Does the order of case in Switch statement can vary the performance?

Question

Let say I have a switch statement as below

switch(alphabet) {

    case "f":
        //do something
        break;

    case "c":
        //do something
        break;

    case "a":
        //do something
        break;

    case "e":
        //do something
        break;

}

Now suppose I know that the frequency of having Alphabet e is highest followed by a, c and f respectively. So, I just restructured the case statement order and made them as follows:

switch(alphabet) {

    case "e":
        //do something
        break;

    case "a":
        //do something
        break;

    case "c":
        //do something
        break;

    case "f":
        //do something
        break;
}

Will the second switch statement be faster than the first switch statement? If yes and if in my program I need to call this switch statement say many times, will that be a substantial improvement? Or if not in any how can I use my frequency knowledge to improve the performance?

Answer 1

I think the way switch case do is it will loop over all the cases from top to bottom to find some match. If it matches, it stops there.

So, if you made changes to prioritize the frequency cases, the answer is yes, it can help somehow with performance. But I believe that it will not help much.

Answer 2

They have the same performance for a relatively small set of values. I tried checking the assembly code of C program before, the compiler creates a jump table out of all the values you have in your switch statement.

But if the case values are too many, it's a safe bet that they will degenerate to if else if, so putting your case 'E' on top would surely speed things up.

It's also applicable in C#, C# also produces a jump table for switch statements with a small set, albeit for adjacent values only. So it's O(1), there's no multiple testing even if the first values doesn't match.

Answer 3

Not so much that you should be concerned. It's certainly not something that can be predicted.

With string case labels, the compiler actually uses an internal hash table that maps the strings to indexes in a jump-table. So the operation is actually O(1) - independent of the number of labels.

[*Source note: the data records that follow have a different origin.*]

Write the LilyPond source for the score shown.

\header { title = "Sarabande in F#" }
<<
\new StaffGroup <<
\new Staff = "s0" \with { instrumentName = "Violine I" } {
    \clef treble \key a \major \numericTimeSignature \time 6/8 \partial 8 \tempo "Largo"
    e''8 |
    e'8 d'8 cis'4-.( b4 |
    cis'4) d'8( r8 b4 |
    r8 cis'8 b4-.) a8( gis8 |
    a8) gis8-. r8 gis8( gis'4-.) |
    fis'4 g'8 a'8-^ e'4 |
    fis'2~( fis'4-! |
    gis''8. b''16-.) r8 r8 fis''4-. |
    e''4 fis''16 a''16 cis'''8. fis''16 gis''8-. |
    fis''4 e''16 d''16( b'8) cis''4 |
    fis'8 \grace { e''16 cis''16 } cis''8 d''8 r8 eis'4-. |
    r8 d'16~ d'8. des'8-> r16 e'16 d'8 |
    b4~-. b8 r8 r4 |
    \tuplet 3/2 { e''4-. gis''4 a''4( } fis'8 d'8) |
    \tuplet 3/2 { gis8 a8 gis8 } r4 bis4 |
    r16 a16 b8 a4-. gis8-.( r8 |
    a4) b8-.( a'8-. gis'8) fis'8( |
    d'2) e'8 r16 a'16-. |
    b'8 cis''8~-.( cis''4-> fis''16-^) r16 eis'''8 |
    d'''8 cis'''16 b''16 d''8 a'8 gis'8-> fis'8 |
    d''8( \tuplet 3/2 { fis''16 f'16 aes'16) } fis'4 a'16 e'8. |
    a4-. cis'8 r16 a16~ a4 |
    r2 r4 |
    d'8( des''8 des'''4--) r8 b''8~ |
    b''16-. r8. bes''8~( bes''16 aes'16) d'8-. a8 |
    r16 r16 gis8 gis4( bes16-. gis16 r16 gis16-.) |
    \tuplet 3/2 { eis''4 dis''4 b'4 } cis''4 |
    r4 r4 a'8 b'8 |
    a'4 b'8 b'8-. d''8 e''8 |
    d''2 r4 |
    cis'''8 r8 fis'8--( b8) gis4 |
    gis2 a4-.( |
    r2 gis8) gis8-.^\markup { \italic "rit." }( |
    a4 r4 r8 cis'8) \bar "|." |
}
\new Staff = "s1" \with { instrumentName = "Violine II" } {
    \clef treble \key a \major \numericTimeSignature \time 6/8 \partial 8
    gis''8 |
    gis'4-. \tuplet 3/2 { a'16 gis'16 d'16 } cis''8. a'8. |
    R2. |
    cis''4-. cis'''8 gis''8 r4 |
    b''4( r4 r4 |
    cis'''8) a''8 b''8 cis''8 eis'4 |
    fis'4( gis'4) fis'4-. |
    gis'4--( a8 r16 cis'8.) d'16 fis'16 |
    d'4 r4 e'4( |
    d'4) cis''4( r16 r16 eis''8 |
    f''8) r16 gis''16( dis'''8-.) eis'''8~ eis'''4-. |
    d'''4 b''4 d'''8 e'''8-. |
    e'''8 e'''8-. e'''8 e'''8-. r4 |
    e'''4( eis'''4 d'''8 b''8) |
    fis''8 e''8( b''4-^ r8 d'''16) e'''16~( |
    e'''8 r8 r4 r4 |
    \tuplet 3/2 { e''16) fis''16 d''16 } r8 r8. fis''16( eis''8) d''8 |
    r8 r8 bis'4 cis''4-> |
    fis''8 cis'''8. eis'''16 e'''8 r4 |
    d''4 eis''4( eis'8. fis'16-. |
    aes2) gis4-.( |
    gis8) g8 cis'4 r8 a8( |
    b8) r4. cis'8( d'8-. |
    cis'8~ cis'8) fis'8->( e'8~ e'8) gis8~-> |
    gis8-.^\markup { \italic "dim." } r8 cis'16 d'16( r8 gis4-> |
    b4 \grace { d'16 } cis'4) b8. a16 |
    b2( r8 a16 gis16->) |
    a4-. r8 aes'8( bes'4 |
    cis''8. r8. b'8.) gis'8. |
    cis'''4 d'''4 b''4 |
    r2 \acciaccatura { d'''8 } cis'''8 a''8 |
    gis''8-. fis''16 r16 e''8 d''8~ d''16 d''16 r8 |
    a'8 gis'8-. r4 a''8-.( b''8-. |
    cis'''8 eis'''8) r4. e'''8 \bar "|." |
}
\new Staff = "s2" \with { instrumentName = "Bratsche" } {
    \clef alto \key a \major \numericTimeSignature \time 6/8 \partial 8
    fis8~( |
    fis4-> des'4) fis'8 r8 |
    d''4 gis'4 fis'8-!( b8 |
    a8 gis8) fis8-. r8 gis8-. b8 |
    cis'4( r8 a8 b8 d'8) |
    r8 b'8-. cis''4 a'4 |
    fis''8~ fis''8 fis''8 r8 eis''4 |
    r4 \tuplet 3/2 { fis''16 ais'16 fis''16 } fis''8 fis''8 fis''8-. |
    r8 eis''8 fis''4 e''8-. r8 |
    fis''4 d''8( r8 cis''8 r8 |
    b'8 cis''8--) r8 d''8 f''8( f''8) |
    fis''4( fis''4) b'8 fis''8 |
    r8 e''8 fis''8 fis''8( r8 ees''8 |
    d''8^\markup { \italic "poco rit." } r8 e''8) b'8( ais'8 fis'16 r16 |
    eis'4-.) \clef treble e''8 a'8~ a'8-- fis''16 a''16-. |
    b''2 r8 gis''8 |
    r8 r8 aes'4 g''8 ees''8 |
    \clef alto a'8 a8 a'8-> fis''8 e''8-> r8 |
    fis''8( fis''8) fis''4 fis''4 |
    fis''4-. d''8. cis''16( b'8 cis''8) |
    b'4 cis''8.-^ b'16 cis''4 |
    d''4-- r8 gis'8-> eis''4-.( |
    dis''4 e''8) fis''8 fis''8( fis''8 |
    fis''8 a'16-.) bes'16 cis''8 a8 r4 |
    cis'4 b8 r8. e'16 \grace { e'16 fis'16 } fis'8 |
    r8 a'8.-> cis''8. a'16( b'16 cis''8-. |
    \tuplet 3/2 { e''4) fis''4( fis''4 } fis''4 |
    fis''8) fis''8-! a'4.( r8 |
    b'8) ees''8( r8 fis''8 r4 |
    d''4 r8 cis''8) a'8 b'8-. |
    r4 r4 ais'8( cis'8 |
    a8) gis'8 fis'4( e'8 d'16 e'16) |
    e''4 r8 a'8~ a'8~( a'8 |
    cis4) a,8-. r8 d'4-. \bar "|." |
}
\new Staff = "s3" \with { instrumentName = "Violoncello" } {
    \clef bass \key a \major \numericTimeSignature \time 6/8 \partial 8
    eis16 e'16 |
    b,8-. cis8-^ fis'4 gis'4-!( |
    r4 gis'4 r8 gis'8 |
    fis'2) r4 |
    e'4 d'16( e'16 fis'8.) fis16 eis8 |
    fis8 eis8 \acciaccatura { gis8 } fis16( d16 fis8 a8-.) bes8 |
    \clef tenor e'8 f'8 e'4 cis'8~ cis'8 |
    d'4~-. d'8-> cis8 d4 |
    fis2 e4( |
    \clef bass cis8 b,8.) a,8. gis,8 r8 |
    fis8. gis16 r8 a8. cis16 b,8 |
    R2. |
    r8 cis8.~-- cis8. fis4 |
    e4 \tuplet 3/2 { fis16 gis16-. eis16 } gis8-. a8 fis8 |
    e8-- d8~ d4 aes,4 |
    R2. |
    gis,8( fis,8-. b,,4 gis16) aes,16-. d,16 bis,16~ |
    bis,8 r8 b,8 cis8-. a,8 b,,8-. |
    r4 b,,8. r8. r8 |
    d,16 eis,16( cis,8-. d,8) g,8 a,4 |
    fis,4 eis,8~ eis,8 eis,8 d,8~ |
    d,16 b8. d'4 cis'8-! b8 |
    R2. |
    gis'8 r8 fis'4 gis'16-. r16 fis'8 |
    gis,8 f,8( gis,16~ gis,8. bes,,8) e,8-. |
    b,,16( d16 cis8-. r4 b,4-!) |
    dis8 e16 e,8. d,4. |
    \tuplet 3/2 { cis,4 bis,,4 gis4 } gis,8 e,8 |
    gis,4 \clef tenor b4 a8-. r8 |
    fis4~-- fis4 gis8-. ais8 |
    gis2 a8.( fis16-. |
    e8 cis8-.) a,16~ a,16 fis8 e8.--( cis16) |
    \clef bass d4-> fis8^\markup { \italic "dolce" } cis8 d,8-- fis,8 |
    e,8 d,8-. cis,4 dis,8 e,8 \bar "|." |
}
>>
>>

For integer labels, then I believe the actual code that is generated depends on the number of labels and whether the numbers are consecutive (or "almost" consecutive). If they're consecutive (1, 2, 3, 4, ...) then they'll just be transformed into a jump table. If there's a lot of them, then the Hashtable+jump table (like with strings) will be used. If there's only a few labels and they're not table to be immediately transformed into a jump table, only then will be transformed into a series of if..then..else statements.

In general, though, you should write code so that you can read it, not so that the compiler can produce "faster" code.

(Note my description above is an implementation detail of how the C# compiler works internally: you shouldn't rely on it always working like that -- in fact, it might not even work exactly like that now, but at least it's the general idea).

Answer 4

It depends on how the compiler implements the switch statement.

First, you can't arbitrarily permute the order; if you have one case block in a C-like language (C, C++, C#, Java, ...), and that case block does not terminate in break, you can't rearrange the cases because the absence of the break means the compiler must implement fall-through to the next case. If we ignore this special situation, you can permute the rest of the cases.

If the number of cases is small, the compiler may implement the case tests by a sequences of compares. If the number of cases is modest, it may construct a balanced binary tree from the cases. If the number of cases is large, most compilers implement an indexed branch on the switch value if it is from a dense set. If parts of the set of case values is dense, and parts are not, the compiler may partition the cases into groups using a binary tree to select which dense set, and an indexed jump within the dense set. (In fact, the compiler may technically do anything that passes control to the appropriate case, but most often it is one of the above).

You can see that order may matter, or it may not, depending on how the compiler implements the switch. For most good compilers, it does not matter much.